My People

My People
My matched set of grandchildren - Oliver and Cosette

Thursday, March 8, 2012

Thankful Thursday... thankful for compassion...

“[Praise to the God of All Comfort] Praise be to the God and Father of our Lord Jesus Christ, the Father of compassion and the God of all comfort, who comforts us in all our troubles, so that we can comfort those in any trouble with the comfort we ourselves receive from God.” 2 Corinthians 1:3-4 NIV

I wasn't sure what to write about today... but that passage gives me a great springboard to bounce Tigger like into my day!

I went back to the doctor yesterday (the regular doctor) My blood pressure is headed in the wrong direction despite the second pill we added two weeks ago. My doctor told me yesterday that he's changing the name on my chart to "Trouble"... and we added a third blood pressure pill. AND ... I have to go back in two weeks. My blood pressure - after resting for thirty minutes - was 160/105.

NEXT week I go to the pain doctor - have to check in with them every two to three months... and to the dentist to have a root of a tooth removed... the tooth was pulled while I was in Jacksonville and there's been this piece that was left behind that has been giving me some trouble. I feel like doctor visits are my full time job and feel so discouraged that I have to continually be dealing with one. thing. after. another.

Yesterday I drew a little tiny Angel on my right hand... there's a young mom named Angel who is the friend of a friend... Angel just found out she has breast cancer. I wanted to remember her in prayer so I drew the Angel. The truth is... my medical issues are overwhelming and discouraging and frustrating BUT... cancer. Such a scary word... such a huge, life changing diagnosis in the life of a young family.

I got a facebook message last week about a former classmate (who graduated the year before me) who is battling kidney cancer. I got another facebook message about a local lady who is dealing with the same back problems that I am - only she doesn't have health insurance. A young boy who had a heart transplant as a tiny baby who is now battling serious kidney issues as a result of his anti-rejection drugs for his heart. And others... there's rarely a day that goes by without someone - somewhere - who is struggling with their health being brought to my attention. Why is that?
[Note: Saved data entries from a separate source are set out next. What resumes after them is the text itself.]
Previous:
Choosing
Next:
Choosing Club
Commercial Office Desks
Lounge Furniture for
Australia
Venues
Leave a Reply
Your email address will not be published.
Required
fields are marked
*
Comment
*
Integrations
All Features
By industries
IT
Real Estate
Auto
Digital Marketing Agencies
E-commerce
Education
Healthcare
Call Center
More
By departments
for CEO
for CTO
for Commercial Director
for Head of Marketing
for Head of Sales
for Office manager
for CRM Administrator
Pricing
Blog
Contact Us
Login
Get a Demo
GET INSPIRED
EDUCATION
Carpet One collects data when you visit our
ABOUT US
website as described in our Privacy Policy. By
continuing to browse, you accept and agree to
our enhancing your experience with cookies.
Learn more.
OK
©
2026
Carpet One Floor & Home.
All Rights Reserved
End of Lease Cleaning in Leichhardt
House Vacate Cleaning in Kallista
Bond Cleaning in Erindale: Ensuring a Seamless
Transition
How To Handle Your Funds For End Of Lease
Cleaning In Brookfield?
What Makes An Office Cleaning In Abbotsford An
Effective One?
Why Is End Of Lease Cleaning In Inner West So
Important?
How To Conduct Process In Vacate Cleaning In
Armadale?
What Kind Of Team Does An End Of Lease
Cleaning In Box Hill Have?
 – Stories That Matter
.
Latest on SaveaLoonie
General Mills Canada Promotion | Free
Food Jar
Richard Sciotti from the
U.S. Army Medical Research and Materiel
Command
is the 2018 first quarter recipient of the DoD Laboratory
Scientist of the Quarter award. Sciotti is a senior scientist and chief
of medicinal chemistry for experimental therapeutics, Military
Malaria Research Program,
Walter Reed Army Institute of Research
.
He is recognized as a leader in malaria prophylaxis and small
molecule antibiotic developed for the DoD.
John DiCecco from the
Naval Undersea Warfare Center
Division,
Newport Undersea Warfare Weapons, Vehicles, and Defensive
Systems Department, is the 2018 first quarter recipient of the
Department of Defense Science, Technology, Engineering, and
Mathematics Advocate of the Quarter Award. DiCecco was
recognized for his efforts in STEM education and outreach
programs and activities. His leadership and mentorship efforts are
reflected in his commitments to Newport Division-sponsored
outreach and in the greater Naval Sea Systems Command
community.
Well... honestly... I used to be a Mean Girl. Seriously. Starting with my first mother-in-law and her myriad of health problems that were her excuse for going on permanent disability in her forties... and being unable to carry out any commitments EVER. (which led her to marry the biggest loser there ever was but that's another story)... and then various people who I have worked with, been friends with, family members... I have always had such a nasty *eye rolling* reaction to those who have chronic or constant illness. I've always looked for ways to blame people for the affliction they've been afflicted with... you know, blame the obese person for their high blood pressure... blame the smoker for their bronchitis... considering people weak if they can't just build a bridge and GET OVER their problems.

That changed about 14 months ago. You know... about the time that I started with something that we thought was a kidney infection that was upgraded to kidney stone that ended up being a half dozen different diagnosis' that all contribute to almost constant pain. My life changed. My perspective changed. My vantage point is OH... SO... VERY... different. My heart changed... and now... when I know of anyone whose life is being turned upside down by a body that no longer works like it should... I pray in a very sincere and... maybe even... compassionate way... that I never had before.
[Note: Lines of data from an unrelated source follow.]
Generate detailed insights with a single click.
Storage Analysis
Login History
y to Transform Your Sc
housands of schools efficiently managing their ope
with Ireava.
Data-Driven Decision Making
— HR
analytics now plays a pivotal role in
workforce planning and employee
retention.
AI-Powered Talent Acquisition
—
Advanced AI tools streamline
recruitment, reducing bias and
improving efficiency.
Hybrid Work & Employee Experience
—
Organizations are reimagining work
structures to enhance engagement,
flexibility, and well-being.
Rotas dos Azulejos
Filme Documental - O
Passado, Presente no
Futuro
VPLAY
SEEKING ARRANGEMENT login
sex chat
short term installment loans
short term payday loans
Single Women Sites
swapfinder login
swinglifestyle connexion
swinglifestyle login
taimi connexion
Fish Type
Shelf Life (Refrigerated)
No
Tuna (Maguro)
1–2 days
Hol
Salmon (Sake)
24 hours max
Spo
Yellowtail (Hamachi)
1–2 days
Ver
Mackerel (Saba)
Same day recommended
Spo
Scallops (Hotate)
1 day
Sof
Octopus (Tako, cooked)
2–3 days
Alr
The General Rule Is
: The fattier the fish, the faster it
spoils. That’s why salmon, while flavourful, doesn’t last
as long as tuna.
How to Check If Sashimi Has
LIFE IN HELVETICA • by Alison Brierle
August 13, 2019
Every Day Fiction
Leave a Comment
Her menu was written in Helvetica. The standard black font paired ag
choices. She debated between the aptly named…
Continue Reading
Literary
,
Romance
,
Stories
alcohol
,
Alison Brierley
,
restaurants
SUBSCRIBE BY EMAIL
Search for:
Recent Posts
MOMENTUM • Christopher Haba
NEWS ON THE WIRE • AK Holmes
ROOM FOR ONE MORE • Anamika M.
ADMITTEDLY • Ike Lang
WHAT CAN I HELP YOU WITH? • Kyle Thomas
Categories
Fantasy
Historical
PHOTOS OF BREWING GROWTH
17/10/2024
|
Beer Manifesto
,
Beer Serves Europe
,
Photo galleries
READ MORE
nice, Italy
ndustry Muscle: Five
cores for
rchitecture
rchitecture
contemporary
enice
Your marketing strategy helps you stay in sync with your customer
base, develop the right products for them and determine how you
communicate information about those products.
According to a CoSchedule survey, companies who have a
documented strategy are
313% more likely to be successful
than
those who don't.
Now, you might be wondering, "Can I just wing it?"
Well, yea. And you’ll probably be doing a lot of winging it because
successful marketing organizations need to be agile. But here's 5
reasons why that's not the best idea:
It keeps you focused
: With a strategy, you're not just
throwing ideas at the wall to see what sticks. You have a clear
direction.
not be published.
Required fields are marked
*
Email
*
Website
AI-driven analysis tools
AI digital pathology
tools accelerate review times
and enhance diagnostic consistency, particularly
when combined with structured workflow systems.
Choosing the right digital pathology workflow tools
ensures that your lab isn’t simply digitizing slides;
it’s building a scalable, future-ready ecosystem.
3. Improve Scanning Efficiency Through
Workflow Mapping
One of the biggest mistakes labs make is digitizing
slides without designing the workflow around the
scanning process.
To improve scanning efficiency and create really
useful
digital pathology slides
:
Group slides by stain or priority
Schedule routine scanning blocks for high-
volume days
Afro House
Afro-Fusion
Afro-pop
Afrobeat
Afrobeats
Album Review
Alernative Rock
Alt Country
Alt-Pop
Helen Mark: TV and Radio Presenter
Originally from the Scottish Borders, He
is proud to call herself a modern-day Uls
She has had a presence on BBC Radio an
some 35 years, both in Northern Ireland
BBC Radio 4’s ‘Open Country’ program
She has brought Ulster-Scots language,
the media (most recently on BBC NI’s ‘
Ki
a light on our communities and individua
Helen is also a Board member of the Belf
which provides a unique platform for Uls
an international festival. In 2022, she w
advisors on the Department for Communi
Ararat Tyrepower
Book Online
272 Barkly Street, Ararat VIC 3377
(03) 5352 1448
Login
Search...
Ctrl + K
Somethings, it turns out, are beyond our control. We build a false sense of independent security in our mortal bodies and abilities. I use the term, "ten feet tall and bullet proof"... and yet... sometimes... despite our greatest efforts.... our bodies fail us. There is a fear that grips my heart beyond anything I can properly articulate to you when you know that there is no cure... no way to reverse the damage that you - your circumstances - your choices in life... have done to your health. Sometimes, no matter how great your faith or trust in God, sometimes there is no healing.
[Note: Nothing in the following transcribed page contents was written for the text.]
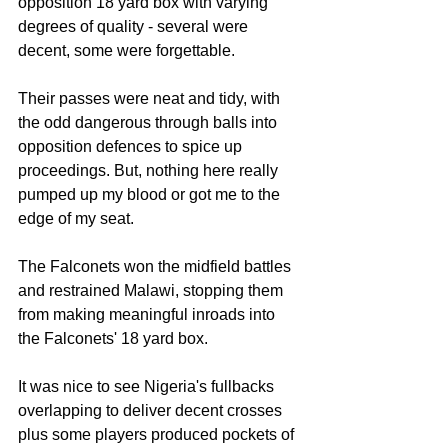
opposition 18 yard box with varying 
degrees of quality - several were 
decent, some were forgettable.
Their passes were neat and tidy, with 
the odd dangerous through balls into 
opposition defences to spice up 
proceedings. But, nothing here really 
pumped up my blood or got me to the 
edge of my seat.
The Falconets won the midfield battles 
and restrained Malawi, stopping them 
from making meaningful inroads into 
the Falconets' 18 yard box.
It was nice to see Nigeria's fullbacks 
overlapping to deliver decent crosses 
plus some players produced pockets of 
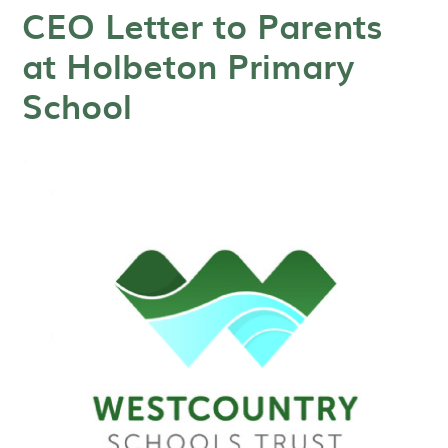
CEO Letter to Parents
at Holbeton Primary
School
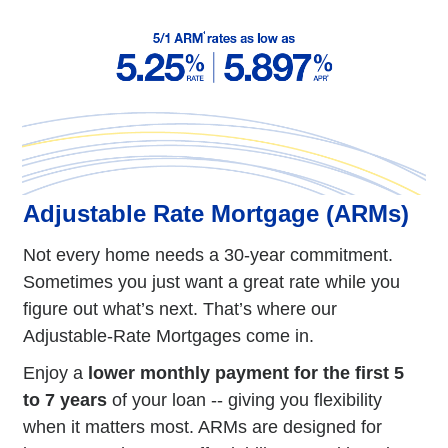
Adjustable Rate Mortgage (ARMs)
Not every home needs a 30-year commitment.
Sometimes you just want a great rate while you
figure out what’s next. That’s where our
Adjustable-Rate Mortgages come in.
Enjoy a
lower monthly payment for the first 5
to 7 years
of your loan -- giving you flexibility
when it matters most. ARMs are designed for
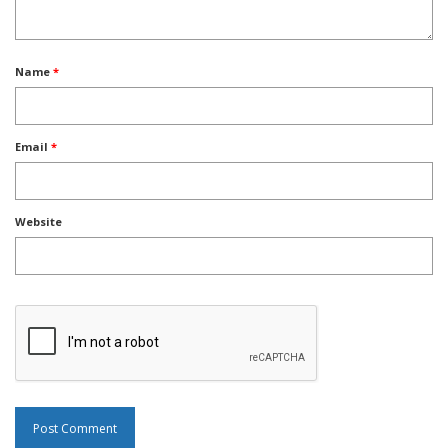
Name
*
Email
*
Website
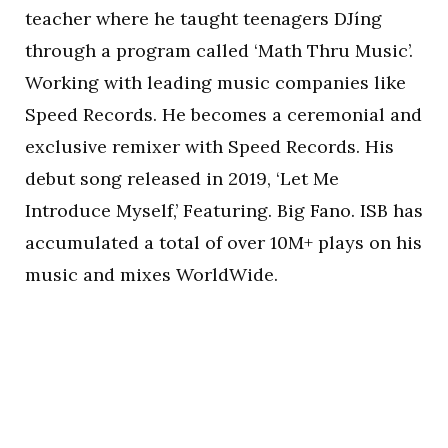
teacher where he taught teenagers DJíng
through a program called ‘Math Thru Music’.
Working with leading music companies like
Speed Records. He becomes a ceremonial and
exclusive remixer with Speed Records. His
debut song released in 2019, ‘Let Me
Introduce Myself,’ Featuring. Big Fano. ISB has
accumulated a total of over 10M+ plays on his
music and mixes WorldWide.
There is, instead, sometimes, a change of heart. Lord, give me that change of heart... that compassion that can only come from walking a few painful miles in the shoes of struggle... so that I can look with tear filled eyes and an overflowing heart and with complete honesty say, "I know what you're going through"... and then, only by the Grace of God, comfort them.

I'm so thankful it's Thursday.


1 comments:

barbara said...

Sadly there are a lot of people who believe you can do what you want to do, or that if you can't see a disablity it isn't there. To bad it takes having issues to have compassion for others who has problems, I know that is what it took for me.